▸ Input records
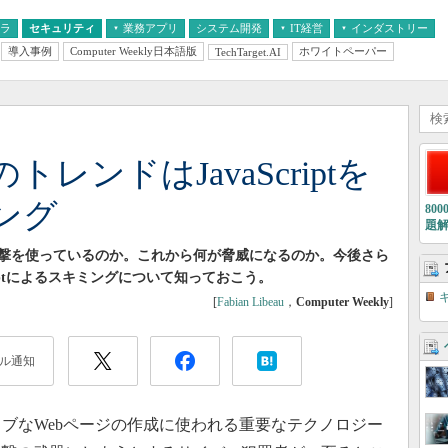
フラ
セキュリティ
業務アプリ
システム開発
IT経営
インダストリー
導入事例
Computer Weekly日本語版
ホワイトペーパー
TechTarget.AI
AI
経営とIT
医療IT
中堅・中小企業とIT
教育IT
レンドはJavaScriptを
ング
80
題
撃を使っているのか。これから何が脅威になるのか。今後さら
riptによるスキミングについて知っておこう。
[
Fabian Libeau
，
Computer Weekly
]
ル通知
クティブなWebページの作成に使われる重要なテクノロジー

▸ What the exercise asks
The full material above must be output verbatim, minus any pictures.

▸ Task result
フラ
セキュリティ
業務アプリ
システム開発
IT経営
インダストリー
導入事例
Computer Weekly日本語版
ホワイトペーパー
TechTarget.AI
AI
経営とIT
医療IT
中堅・中小企業とIT
教育IT
レンドはJavaScriptを
ング
80
題
撃を使っているのか。これから何が脅威になるのか。今後さら
riptによるスキミングについて知っておこう。
[
Fabian Libeau
，
Computer Weekly
]
ル通知
クティブなWebページの作成に使われる重要なテクノロジー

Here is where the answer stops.